José Joaquim Gomes Canotilho, no livro “Direito Constitucional e Teoria da Constituição” (7ª. edição, Coimbra, Livraria Almedina, 2003, pp. 713-714), fez um excelente resumo sobre a concepção jurídica e política do melhor da Paidéia, mostrando que esta concepção jusnaturalista foi acolhida pela Igreja, inclusive na Idade Média e esta concepção só foi atacada por Hobbes. Vejamos o texto de Canotilho:
“Desde o tempo pré-socrático ou Aristóteles, passando por Sócrates, os estóicos e Platão, que o conceito de lei é praticamente inseparável da sua dimensão material: leis verdadeiras são as leis boas e justas dadas no sentido do bem comum. A lei só pode ser determinada em relação ao justo (igual), dirá Aristóteles na “Ética a Nicómaco”, a “soberania da lei equivale à soberania de Deus e da razão”, “é a inteligência sem paixões”, escreverá ainda o mesmo autor em “A Política”.

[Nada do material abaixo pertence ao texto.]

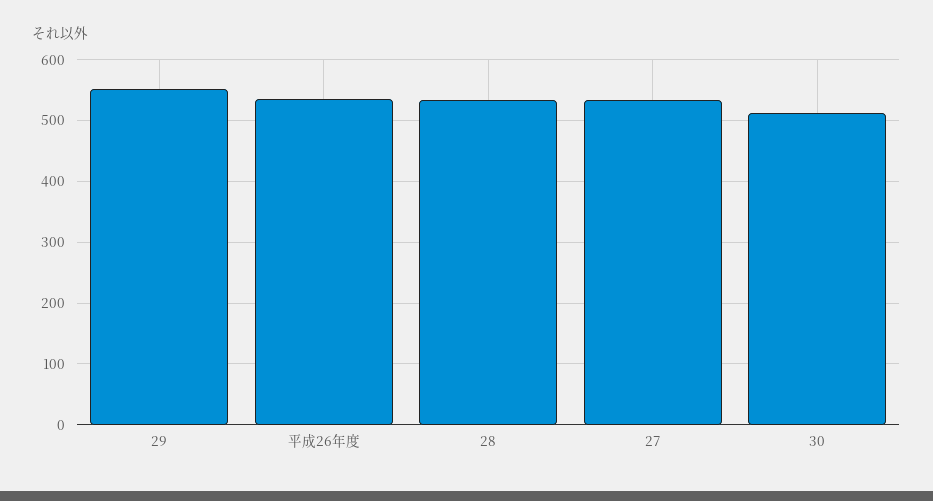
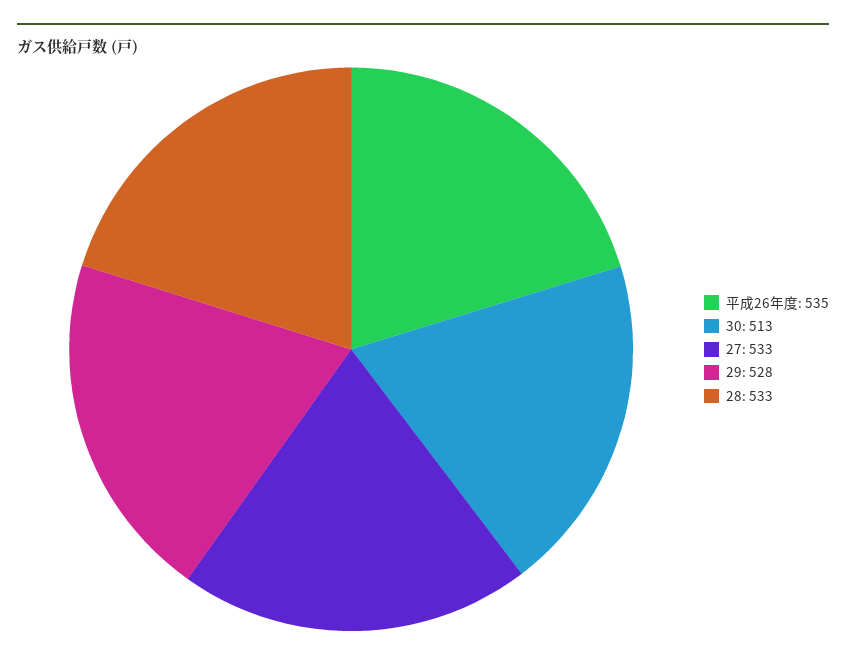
  {
-   "29": 550,
+   "29": 528,
    "平成26年度": 535,
    "28": 533,
    "27": 533,
    "30": 513
  }

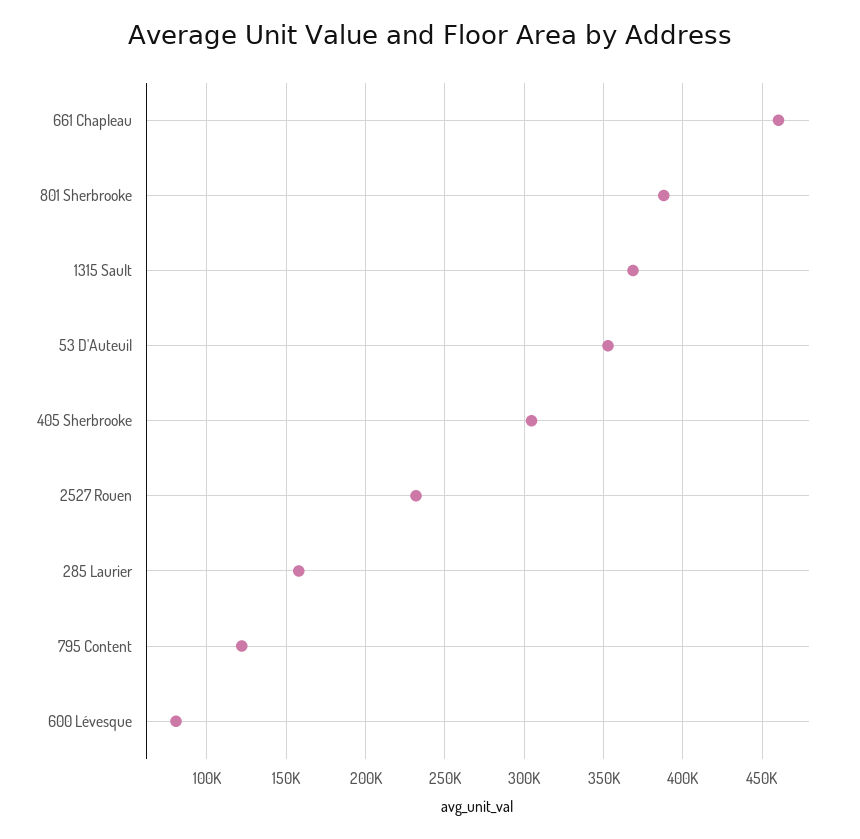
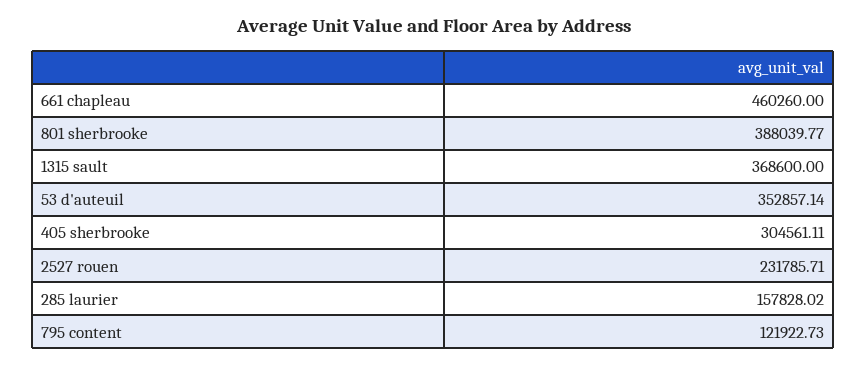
  {
    "661 Chapleau": 460260,
    "801 Sherbrooke": 388039.77,
    "1315 Sault": 368600,
    "53 D'Auteuil": 352857.14,
    "405 Sherbrooke": 304561.11,
    "2527 Rouen": 231785.71,
    "285 Laurier": 157828.02,
-   "795 Content": 121922.73,
+   "795 Content": 121922.73
-   "600 Lévesque": 80000
  }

A lei é a “suprema ratio, ínsita na natureza”, opinará Cícero.
A “lei é uma ordenação racional, dirigida no sentido do bem comum e tornada pública por aquele que está encarregado de zelar pela comunidade”, escreverá Santo Tomás.
Retenhamos, pois, as duas características da lei, mais ou menos explicitamente acentuadas pela filosofia antiga e intermédia: a dimensão material, na medida em que lei era expressão do justo e do racional: dimensão de universalidade, porque a lei se dirigia ao bem comum da comunidade. “A lei ao dispor só de uma maneira geral, não pode prever todos os casos acidentais” (Aristóteles, “Política”, III, X).
A natureza geral da lei ressaltava também da forma clara como a jurisprudência romana distinguia entre as leis (“leges”) e os privilegia: através das primeiras, o povo estabelecia uma determinação geral; os segundos eram determinações individuais a favor ou contra particulares. (…)
Com Hobbes, surge o conceito voluntarista e positivo de lei: “a lei propriamente dita, é a palavra daquele que, por direito, tem comando sobre os demais”. Deste modo, a lei é vontade e ordem e vale como comando e não como expressão do justo e racional. Daí a fórmula: “autorictas, non veritas facit legem”.
O ponto central do melhor da teoria política da Paidéia é, assim, a concepção de “lei” da Paidéia e da Bíblia: a lei positiva (tal como o poder constituído) justa, legítima, natural, é a que expressa “o justo e racional”, as exigências (regras) do bem pessoal, familiar e social. Como destacou Platão, no livro “Leis”, a lei deve ser uma regra “racional” (“dianomén”, cf. n. 714 a) e também deve ser uma “opinião comum” (“dogma koinón”, cf. n. 644 d). A concepção democrática popular exige economia mista, Estado social, estatais, planejamento público participativo etc.